Here’s what I do. Each morning, I read through a list of daily newsletters I have chosen to receive that cover general news, technology, philosophy, and psychology. I’m not reading for content. I’m reading to make sure I’m up to speed on any latest developments and that I capture longer-form pieces that I know I will want to read more deeply. I use Instapaper for this. Every night, I spend at least thirty minutes reading a book. I average about two to three books per month. Every weekend, I spend a couple of hours reading the stories and articles that I have saved from my morning routine. Most importantly, I’ve developed an eye for the informational equivalent of junk food, and I’ve learned to avoid it. I have chosen instead to nourish my mind with a life-affirming diet of rich content.


The year ahead will be full of opportunity, surprise, and challenge. Navigating it successfully will require a healthy mind. Remember to stand guard at its door. You get to choose what comes in and what stays out. Choose wisely.


Tuesday Tips

1. One of the long-form articles I read this weekend was the excellent “Liberalism and its Discontents” by Francis Fukuyama. He’s the rare writer that can be both substantive and straightforward at the same time. I consider it essential reading for anyone interested in and concerned by what’s happening in our politics right now.

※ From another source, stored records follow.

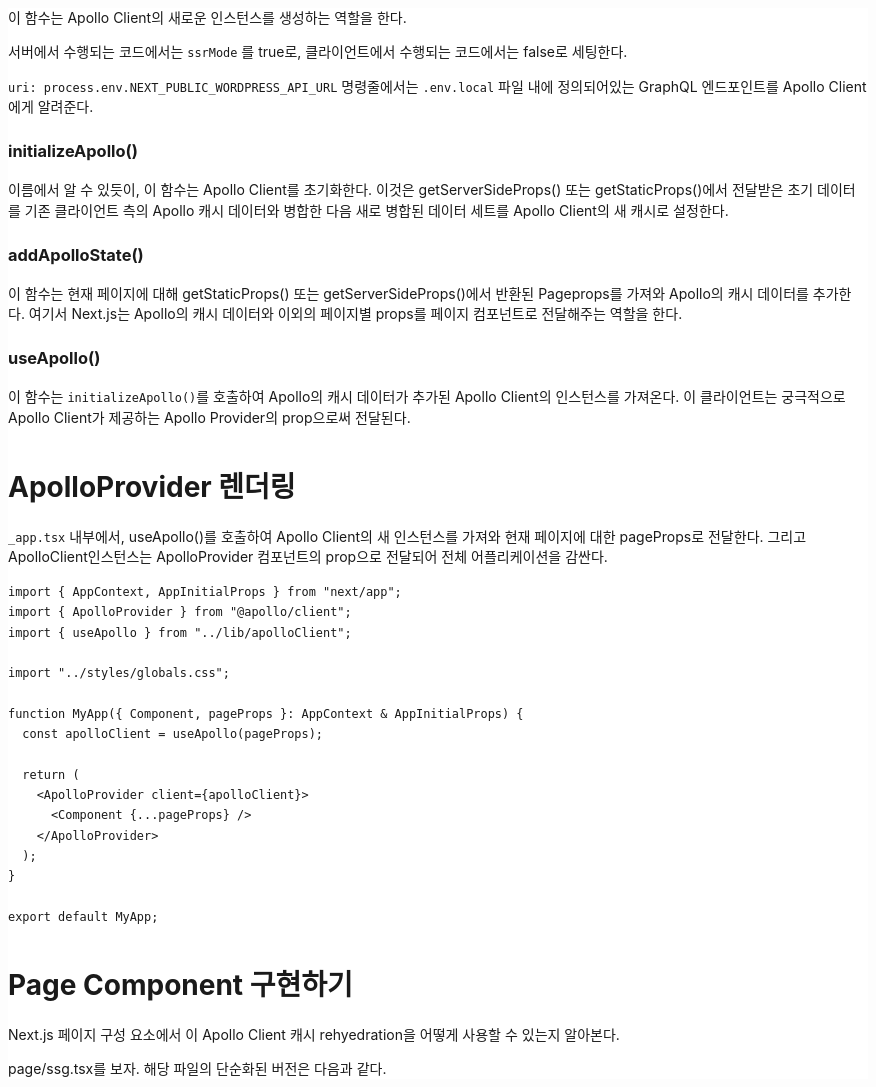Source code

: 이 함수는 Apollo Client의 새로운 인스턴스를 생성하는 역할을 한다.

서버에서 수행되는 코드에서는 `ssrMode` 를 true로, 클라이언트에서 수행되는 코드에서는 false로 세팅한다.

`uri: process.env.NEXT_PUBLIC_WORDPRESS_API_URL` 명령줄에서는 `.env.local` 파일 내에 정의되어있는 GraphQL 엔드포인트를 Apollo Client에게 알려준다.

### initializeApollo()

이름에서 알 수 있듯이, 이 함수는 Apollo Client를 초기화한다. 이것은 getServerSideProps() 또는 getStaticProps()에서 전달받은 초기 데이터를 기존 클라이언트 측의 Apollo 캐시 데이터와 병합한 다음 새로 병합된 데이터 세트를 Apollo Client의 새 캐시로 설정한다.

### addApolloState()

이 함수는 현재 페이지에 대해 getStaticProps() 또는 getServerSideProps()에서 반환된 Pageprops를 가져와 Apollo의 캐시 데이터를 추가한다. 여기서 Next.js는 Apollo의 캐시 데이터와 이외의 페이지별 props를 페이지 컴포넌트로 전달해주는 역할을 한다.

### useApollo()

이 함수는 `initializeApollo()`를 호출하여 Apollo의 캐시 데이터가 추가된 Apollo Client의 인스턴스를 가져온다. 이 클라이언트는 궁극적으로 Apollo Client가 제공하는 Apollo Provider의 prop으로써 전달된다.

# ApolloProvider 렌더링

`_app.tsx` 내부에서, useApollo()를 호출하여 Apollo Client의 새 인스턴스를 가져와 현재 페이지에 대한 pageProps로 전달한다. 그리고 ApolloClient인스턴스는 ApolloProvider 컴포넌트의 prop으로 전달되어 전체 어플리케이션을 감싼다.

```tsx
import { AppContext, AppInitialProps } from "next/app";
import { ApolloProvider } from "@apollo/client";
import { useApollo } from "../lib/apolloClient";

import "../styles/globals.css";

function MyApp({ Component, pageProps }: AppContext & AppInitialProps) {
  const apolloClient = useApollo(pageProps);

  return (
    <ApolloProvider client={apolloClient}>
      <Component {...pageProps} />
    </ApolloProvider>
  );
}

export default MyApp;
```

# Page Component 구현하기

Next.js 페이지 구성 요소에서 이 Apollo Client 캐시 rehyedration을 어떻게 사용할 수 있는지 알아본다.

page/ssg.tsx를 보자. 해당 파일의 단순화된 버전은 다음과 같다.
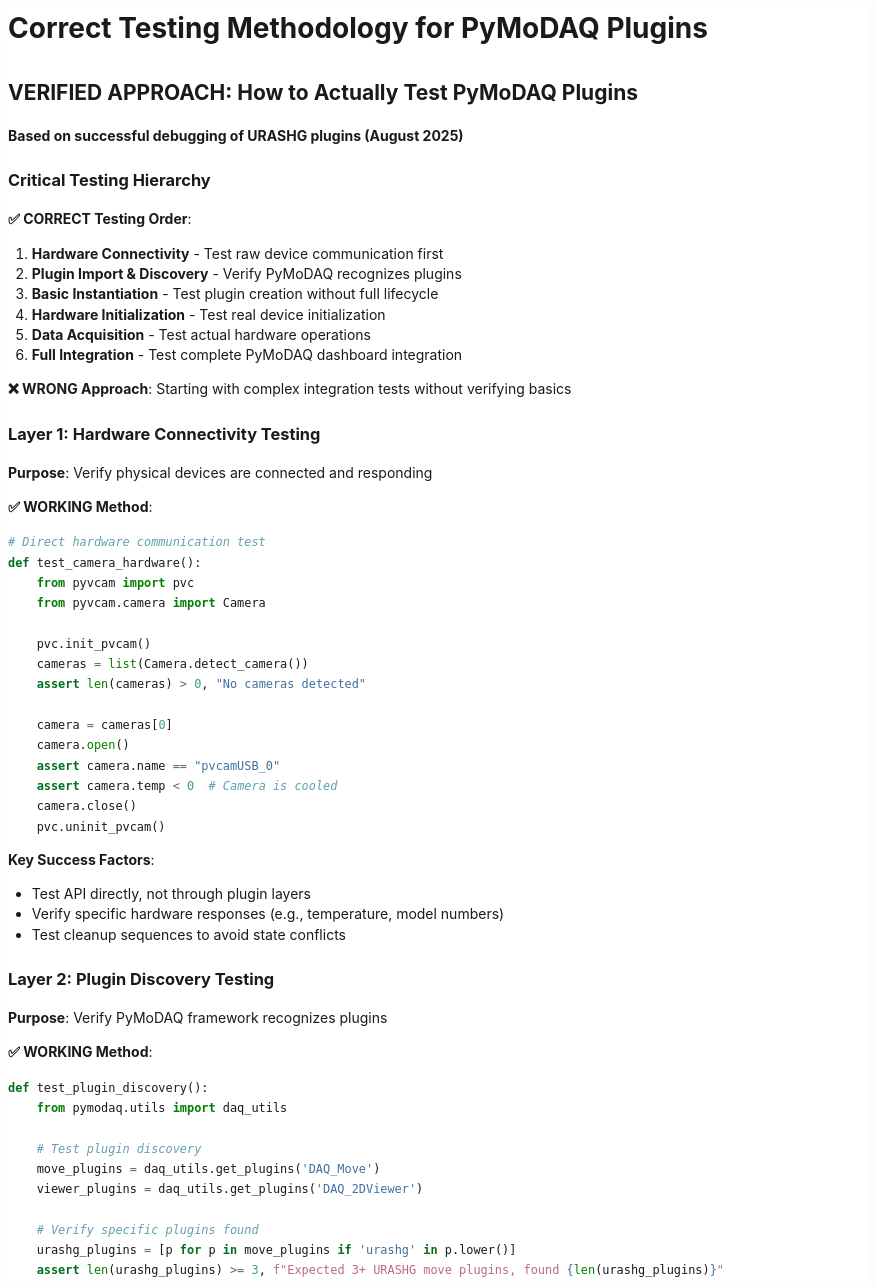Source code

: # Correct Testing Methodology for PyMoDAQ Plugins

## VERIFIED APPROACH: How to Actually Test PyMoDAQ Plugins

**Based on successful debugging of URASHG plugins (August 2025)**

### Critical Testing Hierarchy

**✅ CORRECT Testing Order**:
1. **Hardware Connectivity** - Test raw device communication first
2. **Plugin Import & Discovery** - Verify PyMoDAQ recognizes plugins
3. **Basic Instantiation** - Test plugin creation without full lifecycle
4. **Hardware Initialization** - Test real device initialization
5. **Data Acquisition** - Test actual hardware operations
6. **Full Integration** - Test complete PyMoDAQ dashboard integration

**❌ WRONG Approach**: Starting with complex integration tests without verifying basics

### Layer 1: Hardware Connectivity Testing

**Purpose**: Verify physical devices are connected and responding

**✅ WORKING Method**:
```python
# Direct hardware communication test
def test_camera_hardware():
    from pyvcam import pvc
    from pyvcam.camera import Camera
    
    pvc.init_pvcam()
    cameras = list(Camera.detect_camera())
    assert len(cameras) > 0, "No cameras detected"
    
    camera = cameras[0]
    camera.open()
    assert camera.name == "pvcamUSB_0"
    assert camera.temp < 0  # Camera is cooled
    camera.close()
    pvc.uninit_pvcam()
```

**Key Success Factors**:
- Test API directly, not through plugin layers
- Verify specific hardware responses (e.g., temperature, model numbers)
- Test cleanup sequences to avoid state conflicts

### Layer 2: Plugin Discovery Testing

**Purpose**: Verify PyMoDAQ framework recognizes plugins

**✅ WORKING Method**:
```python
def test_plugin_discovery():
    from pymodaq.utils import daq_utils
    
    # Test plugin discovery
    move_plugins = daq_utils.get_plugins('DAQ_Move')
    viewer_plugins = daq_utils.get_plugins('DAQ_2DViewer')
    
    # Verify specific plugins found
    urashg_plugins = [p for p in move_plugins if 'urashg' in p.lower()]
    assert len(urashg_plugins) >= 3, f"Expected 3+ URASHG move plugins, found {len(urashg_plugins)}"
```
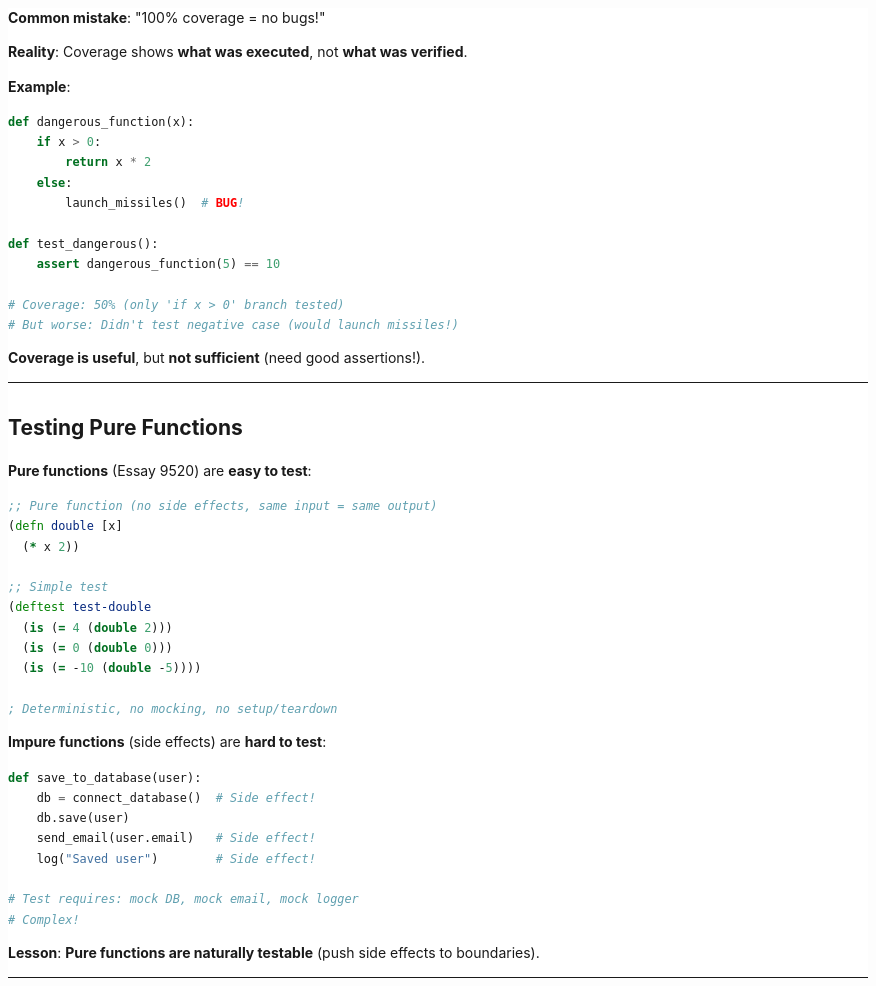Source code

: **Common mistake**: "100% coverage = no bugs!"

**Reality**: Coverage shows **what was executed**, not **what was verified**.

**Example**:

```python
def dangerous_function(x):
    if x > 0:
        return x * 2
    else:
        launch_missiles()  # BUG!

def test_dangerous():
    assert dangerous_function(5) == 10

# Coverage: 50% (only 'if x > 0' branch tested)
# But worse: Didn't test negative case (would launch missiles!)
```

**Coverage is useful**, but **not sufficient** (need good assertions!).

---

## Testing Pure Functions

**Pure functions** (Essay 9520) are **easy to test**:

```clojure
;; Pure function (no side effects, same input = same output)
(defn double [x]
  (* x 2))

;; Simple test
(deftest test-double
  (is (= 4 (double 2)))
  (is (= 0 (double 0)))
  (is (= -10 (double -5))))

; Deterministic, no mocking, no setup/teardown
```

**Impure functions** (side effects) are **hard to test**:

```python
def save_to_database(user):
    db = connect_database()  # Side effect!
    db.save(user)
    send_email(user.email)   # Side effect!
    log("Saved user")        # Side effect!

# Test requires: mock DB, mock email, mock logger
# Complex!
```

**Lesson**: **Pure functions are naturally testable** (push side effects to boundaries).

---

2. Social trust is the lubricant that makes societies function. It’s in danger of being depleted right now. This article, “The High Price of Mistrust,” offers a great summary. It also reminded me of Robert Putnam’s 2000 book Bowling Alone, which I never got around to reading. I’m tempted to finally do so.

3. So much resonated in this week’s Brain Pickings piece on the writings of Confucius and his philosophy on what makes for a healthy society. Here’s an excerpt that I loved: “The [ancients], wanting to clarify and diffuse throughout the empire that light which comes from looking straight into the heart and then acting, first set up a good government in their own states; wanting good government in their own states, they first established order in their own families; wanting order in the home, they first disciplined themselves; desiring self-discipline, they rectified their own hearts; and wanting to rectify their hearts, they sought precise verbal definitions of their inarticulate thoughts.